Every line that contains "neck" must be located and copied from the data.

(Records from a data source)
◆ ◆ ◆ ◆ ◆

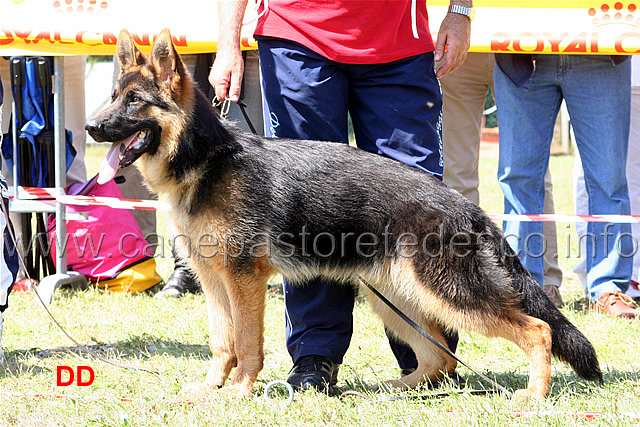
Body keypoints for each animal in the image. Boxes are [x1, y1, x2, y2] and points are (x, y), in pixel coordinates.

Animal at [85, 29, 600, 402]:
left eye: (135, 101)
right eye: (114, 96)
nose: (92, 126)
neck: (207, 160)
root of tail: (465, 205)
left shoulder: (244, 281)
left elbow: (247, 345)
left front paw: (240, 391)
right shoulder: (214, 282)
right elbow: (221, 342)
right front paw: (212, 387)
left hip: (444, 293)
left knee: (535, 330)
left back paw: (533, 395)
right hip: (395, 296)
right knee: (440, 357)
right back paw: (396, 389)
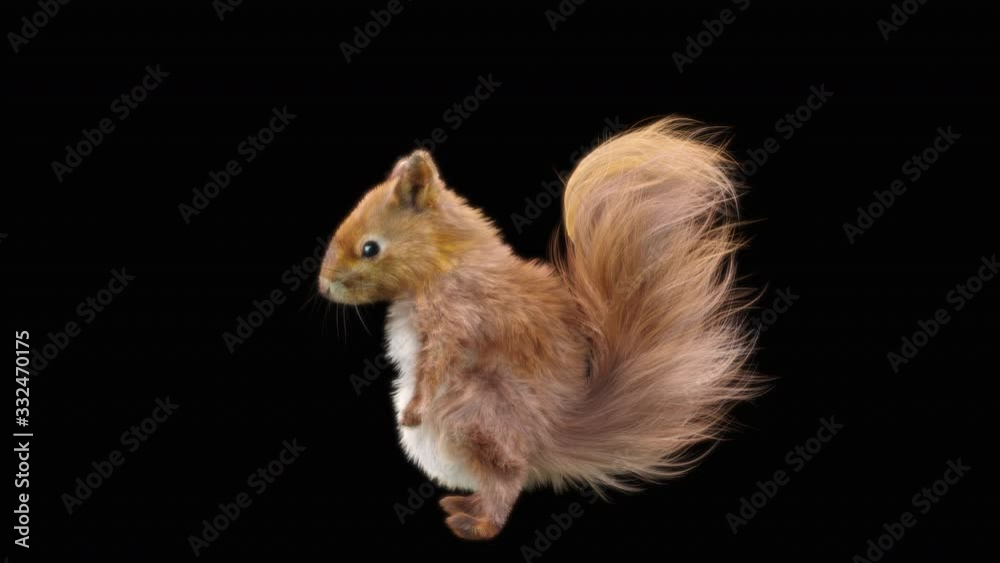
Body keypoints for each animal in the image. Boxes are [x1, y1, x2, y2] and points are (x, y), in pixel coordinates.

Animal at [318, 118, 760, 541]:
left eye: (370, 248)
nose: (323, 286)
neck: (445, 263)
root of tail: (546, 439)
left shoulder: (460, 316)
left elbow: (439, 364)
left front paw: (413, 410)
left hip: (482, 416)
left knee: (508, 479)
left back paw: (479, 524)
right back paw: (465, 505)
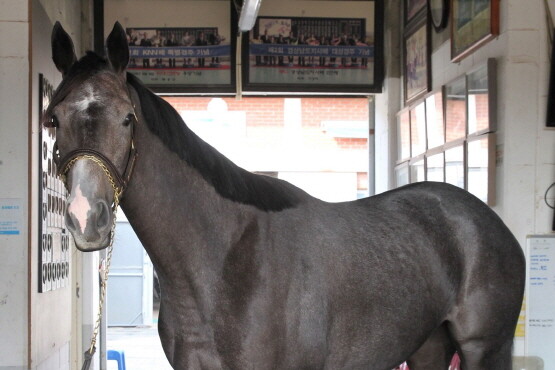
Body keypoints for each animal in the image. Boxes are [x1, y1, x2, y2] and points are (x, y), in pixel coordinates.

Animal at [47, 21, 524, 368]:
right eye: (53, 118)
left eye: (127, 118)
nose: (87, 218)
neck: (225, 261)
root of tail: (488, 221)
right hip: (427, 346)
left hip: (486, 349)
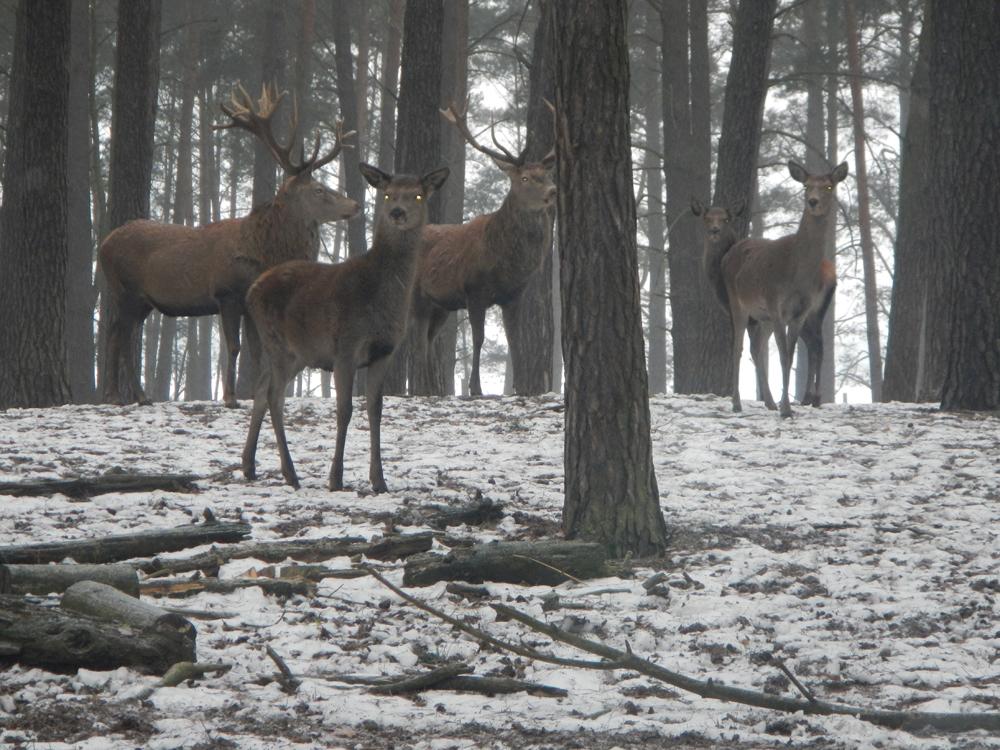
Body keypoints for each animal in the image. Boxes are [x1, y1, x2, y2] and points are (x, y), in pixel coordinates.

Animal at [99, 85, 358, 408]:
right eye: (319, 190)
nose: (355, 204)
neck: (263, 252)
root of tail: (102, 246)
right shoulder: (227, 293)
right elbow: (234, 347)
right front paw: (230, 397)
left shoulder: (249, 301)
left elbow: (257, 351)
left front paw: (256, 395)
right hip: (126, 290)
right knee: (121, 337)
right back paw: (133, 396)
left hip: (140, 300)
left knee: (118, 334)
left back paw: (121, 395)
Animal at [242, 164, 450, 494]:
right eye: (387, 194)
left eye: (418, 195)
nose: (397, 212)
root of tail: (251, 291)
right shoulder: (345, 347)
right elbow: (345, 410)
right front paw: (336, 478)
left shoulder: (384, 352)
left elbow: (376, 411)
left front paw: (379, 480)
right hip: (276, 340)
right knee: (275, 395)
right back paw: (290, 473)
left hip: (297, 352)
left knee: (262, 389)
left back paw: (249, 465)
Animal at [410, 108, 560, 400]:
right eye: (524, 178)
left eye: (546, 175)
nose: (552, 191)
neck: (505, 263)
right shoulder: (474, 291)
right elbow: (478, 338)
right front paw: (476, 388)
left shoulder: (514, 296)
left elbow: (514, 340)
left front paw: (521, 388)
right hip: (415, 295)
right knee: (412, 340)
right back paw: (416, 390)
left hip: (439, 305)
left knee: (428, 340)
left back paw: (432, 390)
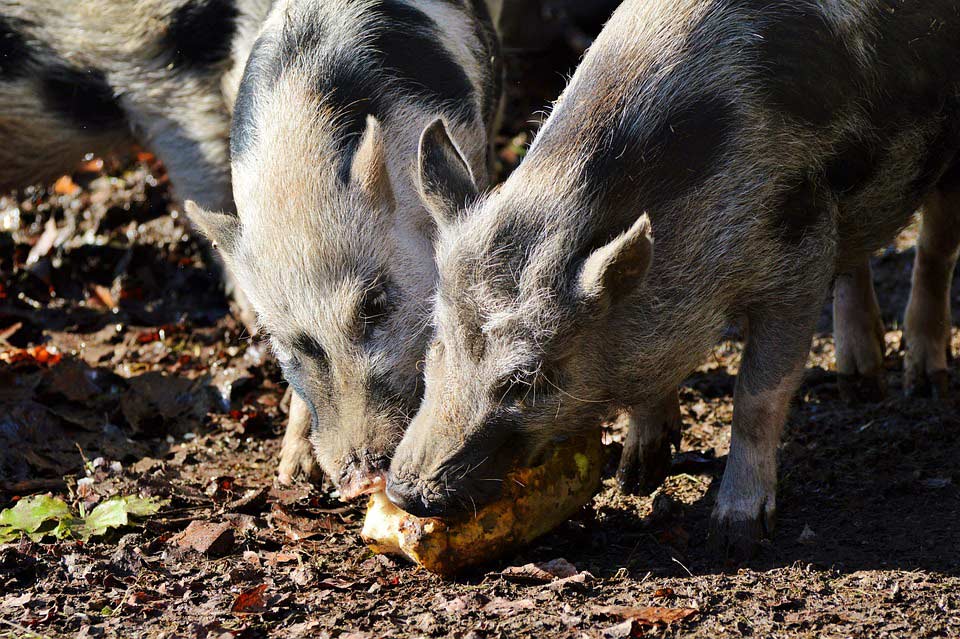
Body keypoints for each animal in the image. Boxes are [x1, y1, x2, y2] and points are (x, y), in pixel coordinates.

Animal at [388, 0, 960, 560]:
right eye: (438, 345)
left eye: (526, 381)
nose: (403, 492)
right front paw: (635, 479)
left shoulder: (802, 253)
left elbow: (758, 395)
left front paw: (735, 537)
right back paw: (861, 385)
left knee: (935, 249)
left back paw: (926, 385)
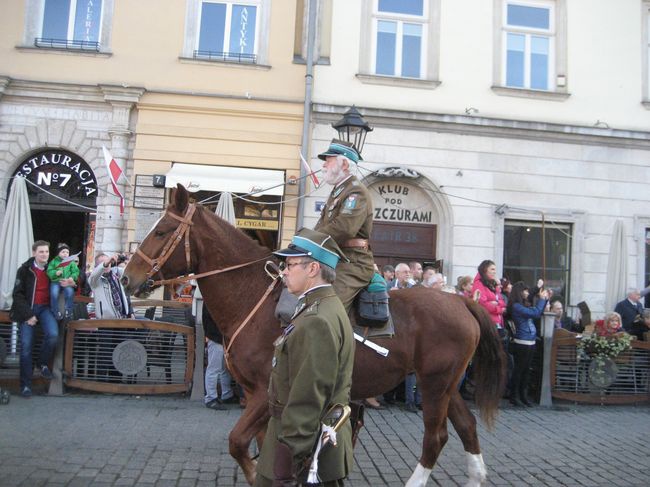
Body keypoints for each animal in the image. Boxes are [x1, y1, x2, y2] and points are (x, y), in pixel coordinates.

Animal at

◆ ◆ ◆ ◆ ◆

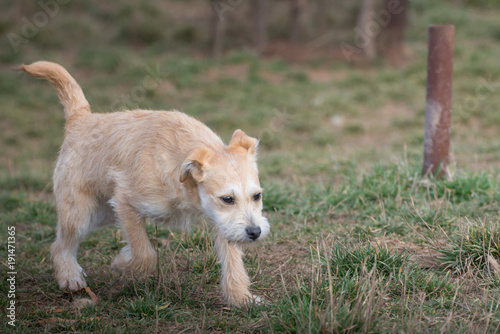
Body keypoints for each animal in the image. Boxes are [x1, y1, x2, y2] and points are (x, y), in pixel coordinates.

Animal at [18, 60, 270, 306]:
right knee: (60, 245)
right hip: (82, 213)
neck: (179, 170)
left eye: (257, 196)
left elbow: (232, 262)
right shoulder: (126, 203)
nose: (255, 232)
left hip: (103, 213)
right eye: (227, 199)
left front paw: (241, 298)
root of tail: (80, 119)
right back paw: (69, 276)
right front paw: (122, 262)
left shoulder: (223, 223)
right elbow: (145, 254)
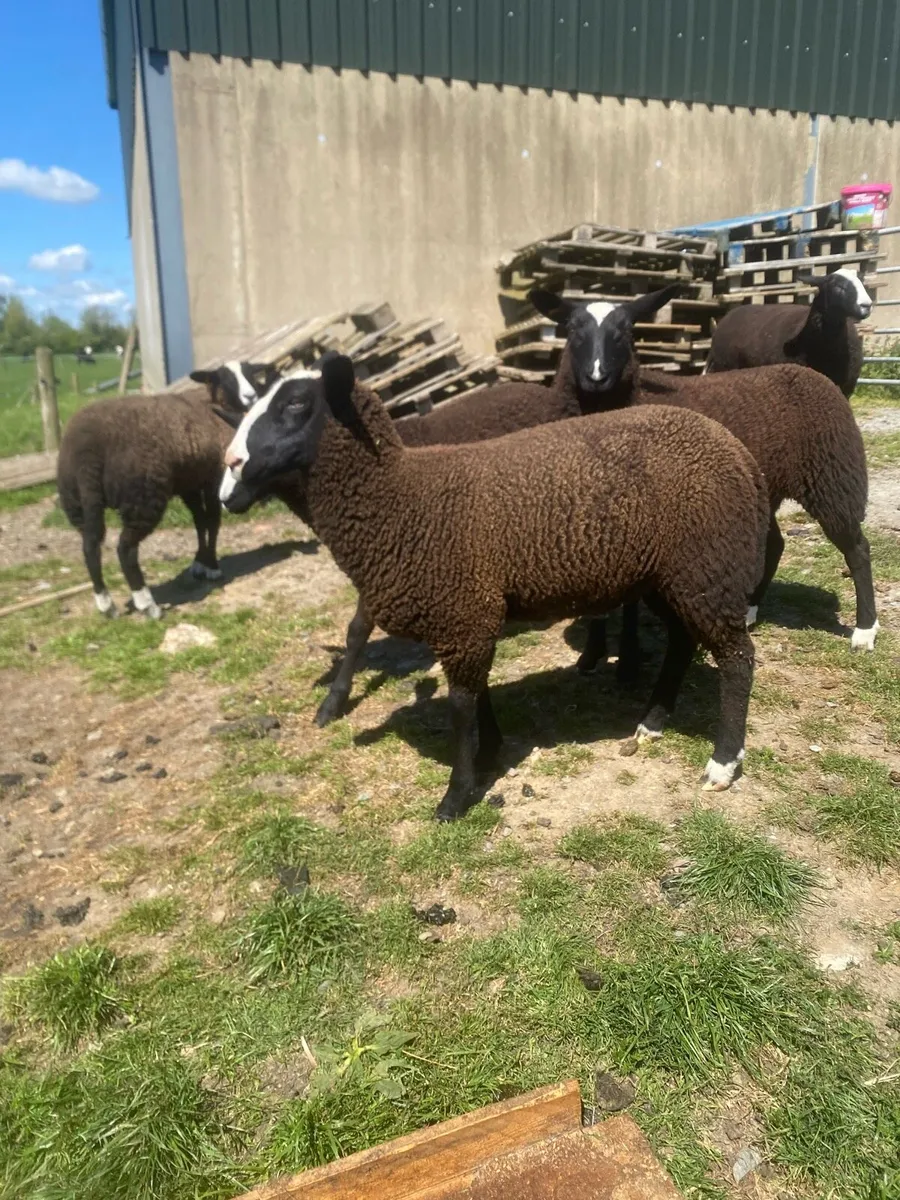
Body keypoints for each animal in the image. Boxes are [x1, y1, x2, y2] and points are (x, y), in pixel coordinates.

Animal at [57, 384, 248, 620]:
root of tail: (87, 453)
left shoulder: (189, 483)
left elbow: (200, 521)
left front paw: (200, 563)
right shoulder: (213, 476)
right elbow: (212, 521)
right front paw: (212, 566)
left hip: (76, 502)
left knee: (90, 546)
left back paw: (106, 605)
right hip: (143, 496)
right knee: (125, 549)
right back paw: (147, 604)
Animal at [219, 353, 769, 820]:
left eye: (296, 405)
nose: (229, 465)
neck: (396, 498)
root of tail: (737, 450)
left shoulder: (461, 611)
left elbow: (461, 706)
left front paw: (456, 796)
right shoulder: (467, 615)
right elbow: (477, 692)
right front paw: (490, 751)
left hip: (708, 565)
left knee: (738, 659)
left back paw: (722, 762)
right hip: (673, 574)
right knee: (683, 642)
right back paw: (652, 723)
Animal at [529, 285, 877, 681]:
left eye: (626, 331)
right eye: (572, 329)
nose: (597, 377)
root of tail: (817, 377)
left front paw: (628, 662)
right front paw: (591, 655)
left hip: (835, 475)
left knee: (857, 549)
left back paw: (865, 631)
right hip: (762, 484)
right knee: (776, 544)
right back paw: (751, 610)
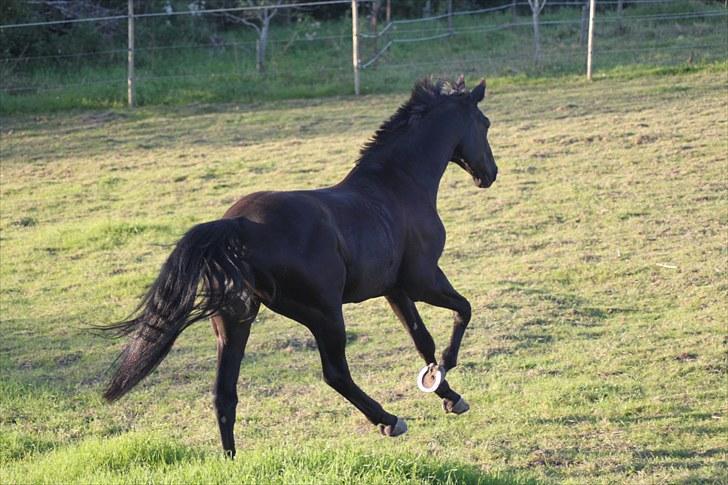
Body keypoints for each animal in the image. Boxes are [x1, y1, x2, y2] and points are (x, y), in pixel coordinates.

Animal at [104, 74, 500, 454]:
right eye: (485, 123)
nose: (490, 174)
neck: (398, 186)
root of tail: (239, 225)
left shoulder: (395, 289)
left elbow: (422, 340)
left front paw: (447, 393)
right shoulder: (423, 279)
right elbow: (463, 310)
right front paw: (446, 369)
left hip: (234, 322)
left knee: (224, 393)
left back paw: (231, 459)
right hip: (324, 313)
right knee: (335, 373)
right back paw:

◆ ◆ ◆ ◆ ◆

* OUTPUT
neck: (207, 160)
neck: (445, 263)
neck: (225, 261)
neck: (263, 252)
neck: (505, 263)
neck: (179, 170)
neck: (396, 498)
neck: (398, 186)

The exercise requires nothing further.